#### Excerpted data ####

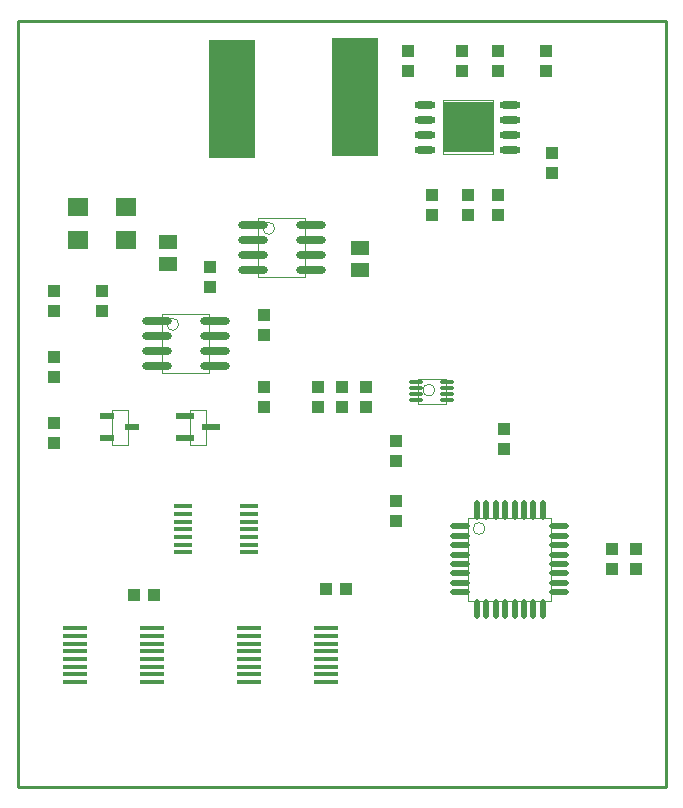
<source format=gtp>
%FSLAX25Y25*%
%MOIN*%
G70*
G01*
G75*
G04 Layer_Color=8421504*
%ADD10R,0.05118X0.02362*%
%ADD11R,0.03937X0.04331*%
%ADD12R,0.16535X0.16535*%
%ADD13O,0.07087X0.02362*%
%ADD14R,0.05906X0.05118*%
%ADD15R,0.06299X0.02362*%
%ADD16O,0.09843X0.02756*%
%ADD17O,0.04921X0.01181*%
%ADD18R,0.04331X0.03937*%
%ADD19R,0.08465X0.01575*%
%ADD20R,0.08465X0.01575*%
%ADD21R,0.06496X0.01181*%
%ADD22O,0.06496X0.02165*%
%ADD23O,0.02165X0.06496*%
%ADD24R,0.07087X0.06299*%
%ADD25R,0.15748X0.39370*%
%ADD26C,0.00787*%
%ADD27C,0.03150*%
%ADD28C,0.04724*%
%ADD29C,0.01181*%
%ADD30C,0.01969*%
%ADD31C,0.05906*%
%ADD32C,0.01378*%
%ADD33C,0.01575*%
%ADD34C,0.01000*%
%ADD35C,0.03937*%
%ADD36C,0.00000*%
%ADD37C,0.00394*%
%ADD38C,0.05906*%
%ADD39R,0.05906X0.05906*%
%ADD40C,0.15000*%
%ADD41C,0.05315*%
%ADD42R,0.05315X0.05315*%
%ADD43R,0.05906X0.05906*%
%ADD44C,0.05906*%
%ADD45C,0.05000*%
%ADD46C,0.00984*%
%ADD47C,0.02362*%
%ADD48C,0.00800*%
D10*
X38134Y120000D02*
D03*
X29866Y116260D02*
D03*
Y123740D02*
D03*
D11*
X108000Y126654D02*
D03*
Y133346D02*
D03*
X100000Y126654D02*
D03*
Y133346D02*
D03*
X126000Y95346D02*
D03*
Y88654D02*
D03*
X162000Y119346D02*
D03*
Y112654D02*
D03*
X12000Y165346D02*
D03*
Y158654D02*
D03*
Y143346D02*
D03*
Y136654D02*
D03*
Y121346D02*
D03*
Y114654D02*
D03*
X178000Y204654D02*
D03*
Y211346D02*
D03*
X160000Y197346D02*
D03*
Y190654D02*
D03*
X150000Y197346D02*
D03*
Y190654D02*
D03*
X28000Y158654D02*
D03*
Y165346D02*
D03*
X82000Y150654D02*
D03*
Y157346D02*
D03*
Y133346D02*
D03*
Y126654D02*
D03*
X138000Y190654D02*
D03*
Y197346D02*
D03*
X148000Y245346D02*
D03*
Y238654D02*
D03*
X130000Y245346D02*
D03*
Y238654D02*
D03*
X160000D02*
D03*
Y245346D02*
D03*
X176000D02*
D03*
Y238654D02*
D03*
X64000Y173346D02*
D03*
Y166654D02*
D03*
X126000Y115346D02*
D03*
Y108654D02*
D03*
X116000Y126654D02*
D03*
Y133346D02*
D03*
X206000Y72654D02*
D03*
Y79346D02*
D03*
X198000Y72654D02*
D03*
Y79346D02*
D03*
D12*
X150000Y220000D02*
D03*
D13*
X135827Y227500D02*
D03*
Y222500D02*
D03*
Y217500D02*
D03*
Y212500D02*
D03*
X164173Y227500D02*
D03*
Y222500D02*
D03*
Y217500D02*
D03*
Y212500D02*
D03*
D14*
X50000Y174260D02*
D03*
Y181740D02*
D03*
X114000Y179740D02*
D03*
Y172260D02*
D03*
D15*
X64331Y120000D02*
D03*
X55669Y116260D02*
D03*
Y123740D02*
D03*
D16*
X97646Y172500D02*
D03*
Y177500D02*
D03*
Y182500D02*
D03*
Y187500D02*
D03*
X78354Y172500D02*
D03*
Y177500D02*
D03*
Y182500D02*
D03*
Y187500D02*
D03*
X65646Y140500D02*
D03*
Y145500D02*
D03*
Y150500D02*
D03*
Y155500D02*
D03*
X46354Y140500D02*
D03*
Y145500D02*
D03*
Y150500D02*
D03*
Y155500D02*
D03*
D17*
X143217Y129047D02*
D03*
Y131016D02*
D03*
Y132984D02*
D03*
Y134953D02*
D03*
X132783Y129047D02*
D03*
Y131016D02*
D03*
Y132984D02*
D03*
Y134953D02*
D03*
D18*
X38654Y64000D02*
D03*
X45346D02*
D03*
X109346Y66000D02*
D03*
X102654D02*
D03*
D19*
X19106Y52957D02*
D03*
X77106D02*
D03*
D20*
X19106Y50398D02*
D03*
Y47839D02*
D03*
Y45280D02*
D03*
Y42721D02*
D03*
Y40161D02*
D03*
Y37602D02*
D03*
Y35043D02*
D03*
X44894Y52957D02*
D03*
Y50398D02*
D03*
Y47839D02*
D03*
Y45280D02*
D03*
Y42721D02*
D03*
Y40161D02*
D03*
Y37602D02*
D03*
Y35043D02*
D03*
X77106Y50398D02*
D03*
Y47839D02*
D03*
Y45280D02*
D03*
Y42721D02*
D03*
Y40161D02*
D03*
Y37602D02*
D03*
Y35043D02*
D03*
X102894Y52957D02*
D03*
Y50398D02*
D03*
Y47839D02*
D03*
Y45280D02*
D03*
Y42721D02*
D03*
Y40161D02*
D03*
Y37602D02*
D03*
Y35043D02*
D03*
D21*
X55075Y93677D02*
D03*
Y91118D02*
D03*
Y88559D02*
D03*
Y86000D02*
D03*
Y83441D02*
D03*
Y80882D02*
D03*
Y78323D02*
D03*
X76925Y93677D02*
D03*
Y91118D02*
D03*
Y88559D02*
D03*
Y86000D02*
D03*
Y83441D02*
D03*
Y80882D02*
D03*
Y78323D02*
D03*
D22*
X147465Y87024D02*
D03*
Y83874D02*
D03*
Y80724D02*
D03*
Y77575D02*
D03*
Y74425D02*
D03*
Y71276D02*
D03*
Y68126D02*
D03*
Y64976D02*
D03*
X180535D02*
D03*
Y68126D02*
D03*
Y71276D02*
D03*
Y74425D02*
D03*
Y77575D02*
D03*
Y80724D02*
D03*
Y83874D02*
D03*
Y87024D02*
D03*
D23*
X152976Y59465D02*
D03*
X156126D02*
D03*
X159276D02*
D03*
X162425D02*
D03*
X165575D02*
D03*
X168724D02*
D03*
X171874D02*
D03*
X175024D02*
D03*
Y92535D02*
D03*
X171874D02*
D03*
X168724D02*
D03*
X165575D02*
D03*
X162425D02*
D03*
X159276D02*
D03*
X156126D02*
D03*
X152976D02*
D03*
D24*
X36000Y182488D02*
D03*
Y193512D02*
D03*
X20000D02*
D03*
Y182488D02*
D03*
D25*
X71500Y229500D02*
D03*
X112500Y230000D02*
D03*
D34*
X0Y0D02*
Y255500D01*
X216000D01*
Y0D02*
Y255500D01*
X0Y0D02*
X216000D01*
D37*
X147205Y225453D02*
G03*
X147205Y225453I-1969J0D01*
G01*
X85638Y186299D02*
G03*
X85638Y186299I-1969J0D01*
G01*
X53638Y154299D02*
G03*
X53638Y154299I-1969J0D01*
G01*
X138984Y132394D02*
G03*
X138984Y132394I-1969J0D01*
G01*
X155732Y86236D02*
G03*
X155732Y86236I-1969J0D01*
G01*
X31244Y114094D02*
X36756D01*
X31244Y125906D02*
X36756D01*
Y114094D02*
Y125906D01*
X31244Y114094D02*
Y125906D01*
X141693Y211004D02*
Y228996D01*
X158307Y211004D02*
Y228996D01*
X141693D02*
X158307D01*
X141693Y211004D02*
X158307D01*
X57244Y114094D02*
X62756D01*
X57244Y125906D02*
X62756D01*
Y114094D02*
Y125906D01*
X57244Y114094D02*
Y125906D01*
X80126Y170157D02*
X95874D01*
X80126Y189843D02*
X95874D01*
Y170157D02*
Y189843D01*
X80126Y170157D02*
Y189843D01*
X48126Y138157D02*
X63874D01*
X48126Y157843D02*
X63874D01*
Y138157D02*
Y157843D01*
X48126Y138157D02*
Y157843D01*
X133276Y127866D02*
X142724D01*
X133276Y136134D02*
X142724D01*
Y127866D02*
Y136134D01*
X133276Y127866D02*
Y136134D01*
X150220Y62220D02*
Y89780D01*
X177780Y62220D02*
Y89780D01*
X150220D02*
X177780D01*
X150220Y62220D02*
X177780D01*
M02*

</source>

####

## What is required
No pictures should appear in the copy, which holds exactly the lines from the first line of the data through the line with "X160000Y197346D02*" and nothing else.

## Written response
<source format=gtp>
%FSLAX25Y25*%
%MOIN*%
G70*
G01*
G75*
G04 Layer_Color=8421504*
%ADD10R,0.05118X0.02362*%
%ADD11R,0.03937X0.04331*%
%ADD12R,0.16535X0.16535*%
%ADD13O,0.07087X0.02362*%
%ADD14R,0.05906X0.05118*%
%ADD15R,0.06299X0.02362*%
%ADD16O,0.09843X0.02756*%
%ADD17O,0.04921X0.01181*%
%ADD18R,0.04331X0.03937*%
%ADD19R,0.08465X0.01575*%
%ADD20R,0.08465X0.01575*%
%ADD21R,0.06496X0.01181*%
%ADD22O,0.06496X0.02165*%
%ADD23O,0.02165X0.06496*%
%ADD24R,0.07087X0.06299*%
%ADD25R,0.15748X0.39370*%
%ADD26C,0.00787*%
%ADD27C,0.03150*%
%ADD28C,0.04724*%
%ADD29C,0.01181*%
%ADD30C,0.01969*%
%ADD31C,0.05906*%
%ADD32C,0.01378*%
%ADD33C,0.01575*%
%ADD34C,0.01000*%
%ADD35C,0.03937*%
%ADD36C,0.00000*%
%ADD37C,0.00394*%
%ADD38C,0.05906*%
%ADD39R,0.05906X0.05906*%
%ADD40C,0.15000*%
%ADD41C,0.05315*%
%ADD42R,0.05315X0.05315*%
%ADD43R,0.05906X0.05906*%
%ADD44C,0.05906*%
%ADD45C,0.05000*%
%ADD46C,0.00984*%
%ADD47C,0.02362*%
%ADD48C,0.00800*%
D10*
X38134Y120000D02*
D03*
X29866Y116260D02*
D03*
Y123740D02*
D03*
D11*
X108000Y126654D02*
D03*
Y133346D02*
D03*
X100000Y126654D02*
D03*
Y133346D02*
D03*
X126000Y95346D02*
D03*
Y88654D02*
D03*
X162000Y119346D02*
D03*
Y112654D02*
D03*
X12000Y165346D02*
D03*
Y158654D02*
D03*
Y143346D02*
D03*
Y136654D02*
D03*
Y121346D02*
D03*
Y114654D02*
D03*
X178000Y204654D02*
D03*
Y211346D02*
D03*
X160000Y197346D02*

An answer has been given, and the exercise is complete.